* [Work instructions] Write out the stretch of the PoolLimit warnings thread from "Adding warnings for" through "from within Windmill?".

* [Provided text]
================

Adding warnings for PoolLimit reached
I recently made the mistake to spawn to many workers ( ~20 native ), and after that I notices that trying to execute scripts was taking longer then usual.
After debugging, I found out that the workers were having issues connecting the database.
For the future, is there any place where I can find if 1 ( or more ) workers are having some recurring error from within Windmill?
For now what I have is some log ingestion & Grafana based alerts, but having the information directly in windmil would be quite useful
4 Replies
Yes, we are adding those in EE, it's part of our monitoring cycle
Thanks! For now I'm still trying to convince my company to go EE ^^
essentially, you will get basic metrics directly from windmill and directly available as error handlers
all the other ones should still be in prom
also, on EE we can expose metrics
I wouldn't recomend running windmill in prod at ambitious scale without EE since you do not have metrics but maybe those jobs are not that critical
For now we are testing it on small scale internal tools, daily schedule ingestion, automated documentation using openai and some minor jobs or sql queries.
But my team really like the tool so far, being able to execute code without building it every time, and having everything in a single place its just awesome! So hopefully will manage to convince them soon 🙏
Thanks for the quick reply, and thanks for the awesome job that you are doing with windmill!

================

* [Dataset extract]
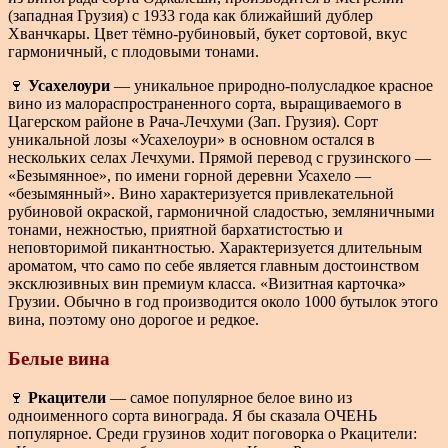
(западная Грузия) с 1933 года как ближайший дублер
Хванчкары. Цвет тёмно-рубиновый, букет сортовой, вкус
гармоничный, с плодовыми тонами.
🍷
Усахелоури
— уникальное природно-полусладкое красное
вино из малораспространенного сорта, выращиваемого в
Цагерском районе в Рача-Лечхуми (Зап. Грузия). Сорт
уникальной лозы «Усахелоури» в основном остался в
нескольких селах Лечхуми. Прямой перевод с грузинского —
«Безымянное», по имени горной деревни Усахело —
«безымянный». Вино характеризуется привлекательной
рубиновой окраской, гармоничной сладостью, земляничными
тонами, нежностью, приятной бархатистостью и
неповторимой пикантностью. Характеризуется длительным
ароматом, что само по себе является главным достоинством
эксклюзивных вин премиум класса. «Визитная карточка»
Грузии. Обычно в год производится около 1000 бутылок этого
вина, поэтому оно дорогое и редкое.
Белые вина
🍷
Ркацители
— самое популярное белое вино из
одноименного сорта винограда. Я бы сказала ОЧЕНЬ
популярное. Среди грузинов ходит поговорка о Ркацители:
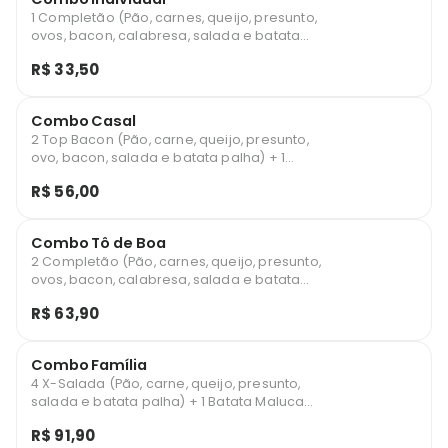
1 Completão (Pão, carnes, queijo, presunto,
ovos, bacon, calabresa, salada e batata
palha) + 1 Batata Maluca Individual
R$ 33,50
(aproximadamente 400g – cheddar,
catupiry, ovo de codorna, azeitona,
orégano e queijo ralado) + 1 Guaravita
Combo Casal
290ml.
2 Top Bacon (Pão, carne, queijo, presunto,
ovo, bacon, salada e batata palha) + 1
Batata Maluca Casal (aproximadamente
R$ 56,00
700g – cheddar, catupiry, ovo de codorna,
azeitona, orégano e queijo ralado).
Combo Tô de Boa
2 Completão (Pão, carnes, queijo, presunto,
ovos, bacon, calabresa, salada e batata
palha) + 1 Batata Maluca Individual
R$ 63,90
(aproximadamente 400g – cheddar,
catupiry, ovo de codorna, azeitona,
orégano e queijo ralado) + 6 Nuggets + 6
Combo Família
Anéis de Cebola + 2 Guaravita 290ml.
4 X-Salada (Pão, carne, queijo, presunto,
salada e batata palha) + 1 Batata Maluca
Família (aproximadamente 1kg – cheddar,
R$ 91,90
catupiry, ovo de codorna, azeitona,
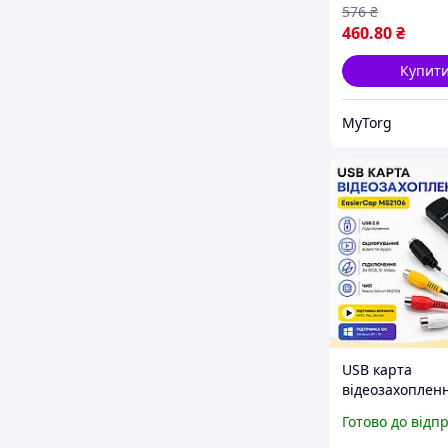
576
₴
460
.80
₴
Купит
MyTorg
USB карта
відеозахоплен
EasierCap MS2
Готово до відп
адаптер оциф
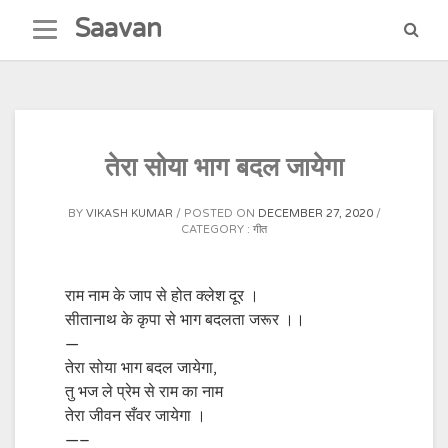
Skip
Saavan
to
content
तेरा सोया भाग बदल जायेगा
BY
VIKASH KUMAR
POSTED ON
DECEMBER 27, 2020
CATEGORY :
गीत
राम नाम के जाप से होत क्लेश दूर ।
सीतानाथ के कृपा से भाग बदलता जरूर ।।
—
तेरा सोया भाग बदल जायेगा,
तु भज ले प्रेम से राम का नाम
तेरा जीवन सँवर जायेगा ।
—–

================

* [Task output]
Adding warnings for PoolLimit reached
I recently made the mistake to spawn to many workers ( ~20 native ), and after that I notices that trying to execute scripts was taking longer then usual.
After debugging, I found out that the workers were having issues connecting the database.
For the future, is there any place where I can find if 1 ( or more ) workers are having some recurring error from within Windmill?